Podcast: Those hellish SBC sexual-abuse stories? They may be coming to a zip code near you

There’s an old saying in the real estate business about properties that get hot and then sell quickly: “Location, location, location.”

That’s precisely where we are right now with the sexual-abuse scandal that looms over the core institutions of the giant, complex, sprawling Southern Baptist Convention.

Where is the story heating up right now? Where is the story going in the future? The answer to both of those questions is: “Location, location, location.” This is true with current events (and events yet to come) and it’s also true with the must-read coverage of this big story. We focused on both sides of that equation during this week’s GetReligion podcast (CLICK HERE to tune that in).
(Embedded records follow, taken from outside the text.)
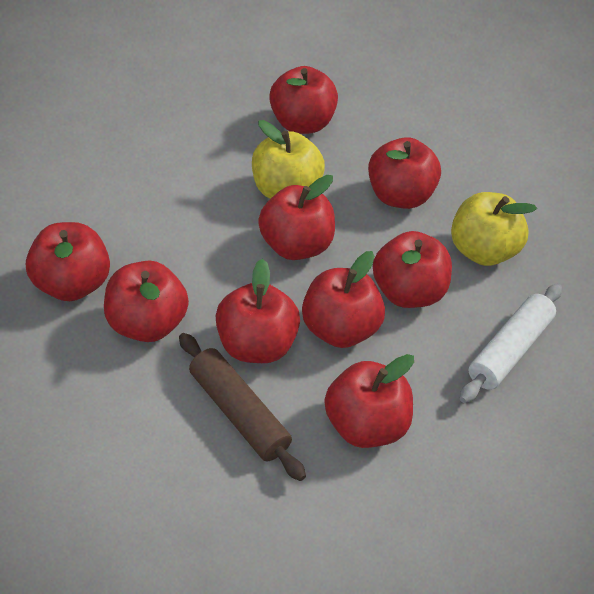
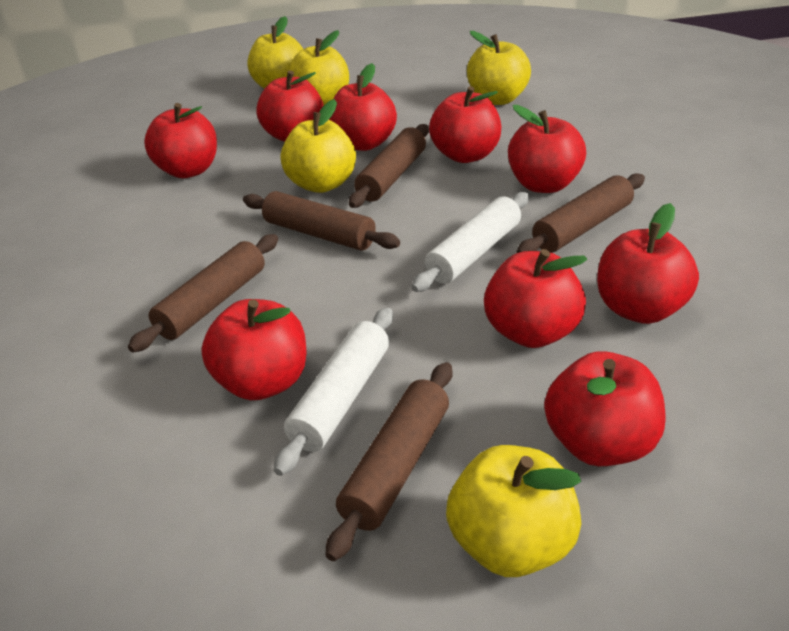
brown rolling pin: [179,333,306,481] = 1 -> [128,234,278,353] [243,191,400,251] [326,362,452,561] [349,124,429,208] [517,173,645,253] = 5
white rolling pin: [460,284,562,403] = 1 -> [274,307,393,476] [411,192,529,292] = 2
yellow apple: [252,120,325,199] [451,192,537,266] = 2 -> [248,16,303,89] [281,99,356,193] [288,30,349,105] [446,445,582,577] [467,31,531,105] = 5

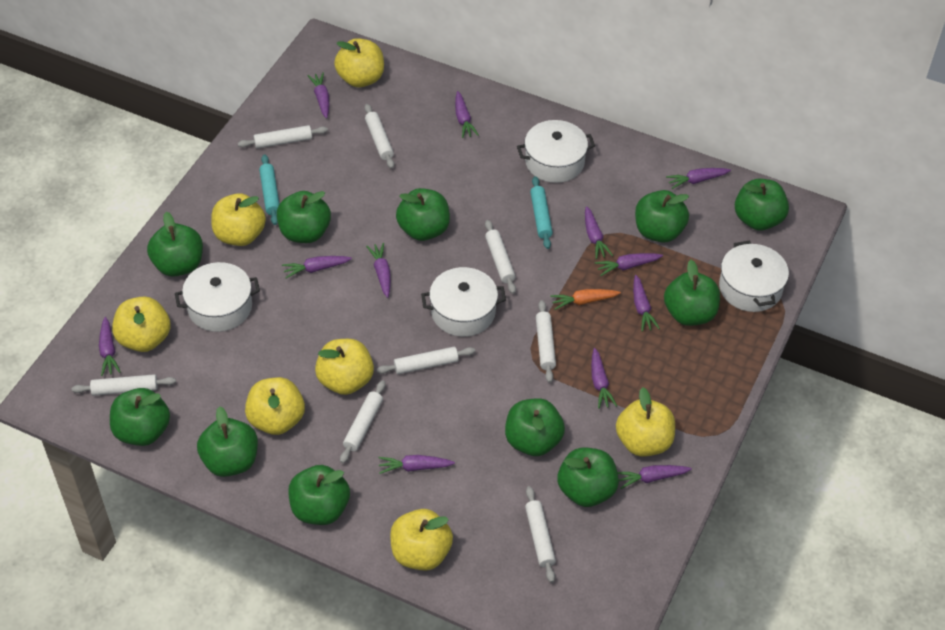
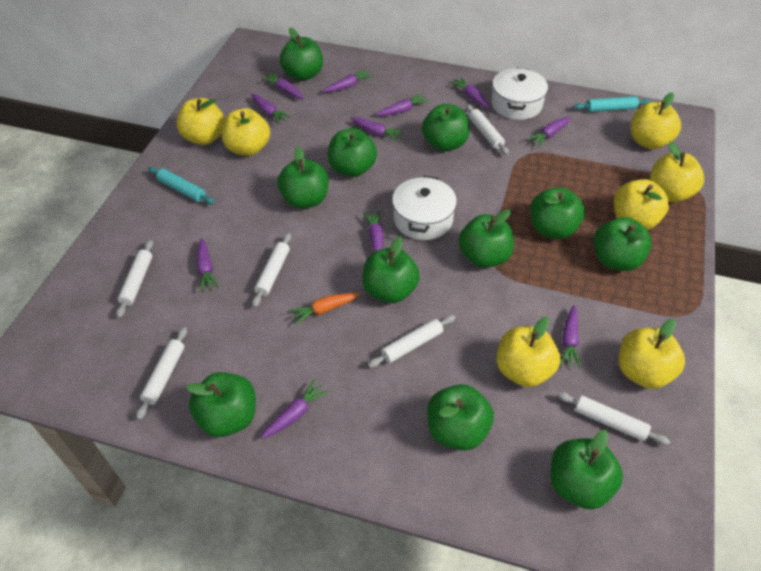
purple carrot: [99,317,121,376] [282,256,352,278] [307,72,329,119] [366,243,391,298] [378,455,455,474] [455,91,479,138] [585,206,613,259] [591,348,617,409] [595,253,663,276] [617,465,692,489] [633,275,660,332] [666,168,731,189] = 12 -> [197,238,219,292] [251,94,291,124] [261,72,304,99] [261,379,329,439] [323,69,373,92] [350,117,404,141] [363,210,384,252] [376,93,429,116] [450,77,490,109] [527,117,571,147] [560,305,581,368] = 11
white pot: [175,262,260,332] [421,267,506,337] [517,120,595,183] [719,241,789,312] = 4 -> [392,175,457,240] [491,68,548,120] = 2
white rolling pin: [72,374,176,396] [238,125,328,149] [340,380,385,463] [364,104,394,169] [376,347,475,374] [485,220,516,294] [525,486,556,583] [536,300,556,383] = 8 -> [116,240,153,318] [136,327,187,420] [252,233,291,307] [368,315,456,368] [466,104,509,155] [557,392,670,445] = 6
First, let’s talk about the journalism behind this story, which has been building for several years now (see this Bobby Ross, Jr., “Plug-In” update for a starter). Everything begins in Texas and Tennessee and reporters there who are doing the heavy lifting — in Nashville and Houston, to be specific. You can see this, ironically, in this Washington Post story: “How two Texas newspapers broke open the Southern Baptist sex scandal.” Here is the overture:

Houston Chronicle city hall reporter Robert Downen was on the night shift one evening in 2018, just a few months into the job, when something caught his attention.

Scrolling through an online federal court docket, he spotted a lawsuit that accused Paul Pressler, a prominent former judge and leader of the Southern Baptist Convention, of sexual assault. While the case had been previously reported, newly filed documents painted an even more damning picture, including the revelation that Pressler had previously agreed to pay his accuser $450,000. Downen, then 25, probed more deeply and discovered other survivors of church abuse, who made it clear to him, he recalled, that “if you think this problem is confined to one leader, we have quite a bit to show you.”
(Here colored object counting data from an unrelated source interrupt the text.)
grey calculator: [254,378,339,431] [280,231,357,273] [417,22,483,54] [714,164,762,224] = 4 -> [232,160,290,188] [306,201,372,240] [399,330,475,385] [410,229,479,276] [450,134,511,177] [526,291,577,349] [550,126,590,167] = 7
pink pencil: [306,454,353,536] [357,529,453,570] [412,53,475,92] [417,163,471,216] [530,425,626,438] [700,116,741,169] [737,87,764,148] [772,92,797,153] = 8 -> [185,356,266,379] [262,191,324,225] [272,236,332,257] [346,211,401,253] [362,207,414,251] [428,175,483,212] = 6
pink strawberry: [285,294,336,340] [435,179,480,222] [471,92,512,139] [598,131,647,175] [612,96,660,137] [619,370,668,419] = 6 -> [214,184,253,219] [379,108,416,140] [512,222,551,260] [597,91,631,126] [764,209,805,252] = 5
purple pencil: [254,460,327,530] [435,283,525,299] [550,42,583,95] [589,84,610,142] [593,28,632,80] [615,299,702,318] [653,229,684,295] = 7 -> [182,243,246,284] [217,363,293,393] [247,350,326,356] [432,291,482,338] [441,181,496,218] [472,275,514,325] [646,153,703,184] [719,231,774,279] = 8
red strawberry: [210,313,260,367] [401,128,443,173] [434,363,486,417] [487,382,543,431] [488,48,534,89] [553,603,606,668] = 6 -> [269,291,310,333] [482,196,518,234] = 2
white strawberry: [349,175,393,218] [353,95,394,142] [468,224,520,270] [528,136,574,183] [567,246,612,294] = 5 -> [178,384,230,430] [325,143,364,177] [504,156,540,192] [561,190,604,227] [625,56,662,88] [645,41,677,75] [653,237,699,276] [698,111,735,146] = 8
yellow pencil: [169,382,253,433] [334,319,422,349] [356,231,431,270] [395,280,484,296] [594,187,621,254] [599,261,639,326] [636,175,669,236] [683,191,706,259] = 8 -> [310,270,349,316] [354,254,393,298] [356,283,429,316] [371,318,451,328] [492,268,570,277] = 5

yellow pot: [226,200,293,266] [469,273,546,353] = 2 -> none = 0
Downen’s ever-growing spreadsheet of cases soon inspired a larger reporting effort to quantify the scope of sex abuse within the massive Protestant denomination. Journalists at the Chronicle and the San Antonio Express-News teamed up to create a database of cases involving nearly 300 church leaders and more than 700 victims for their landmark 2019 “Abuse of Faith” series.

A wave of outrage in response to the series rocked the Southern Baptist Convention, prompting its Executive Committee to hire an outside firm to investigate.

Sexual-abuse accusations against Pressler had been rumbling for decades behind closed doors and in locked-tight legal proceedings. I first heard about them in the early 1980s, through a well-placed contact at CBS News, when I first hit the religion beat at The Charlotte News. There was smoke, but no one could get to the fire. The fact that this SBC giant’s accusers were young males only added to the tension.

If you know SBC life — I grew up as a Texas Baptist preacher’s kid and my whole family has Baylor University ties — then you may know this old saying: Texas is the wallet on which the SBC sits.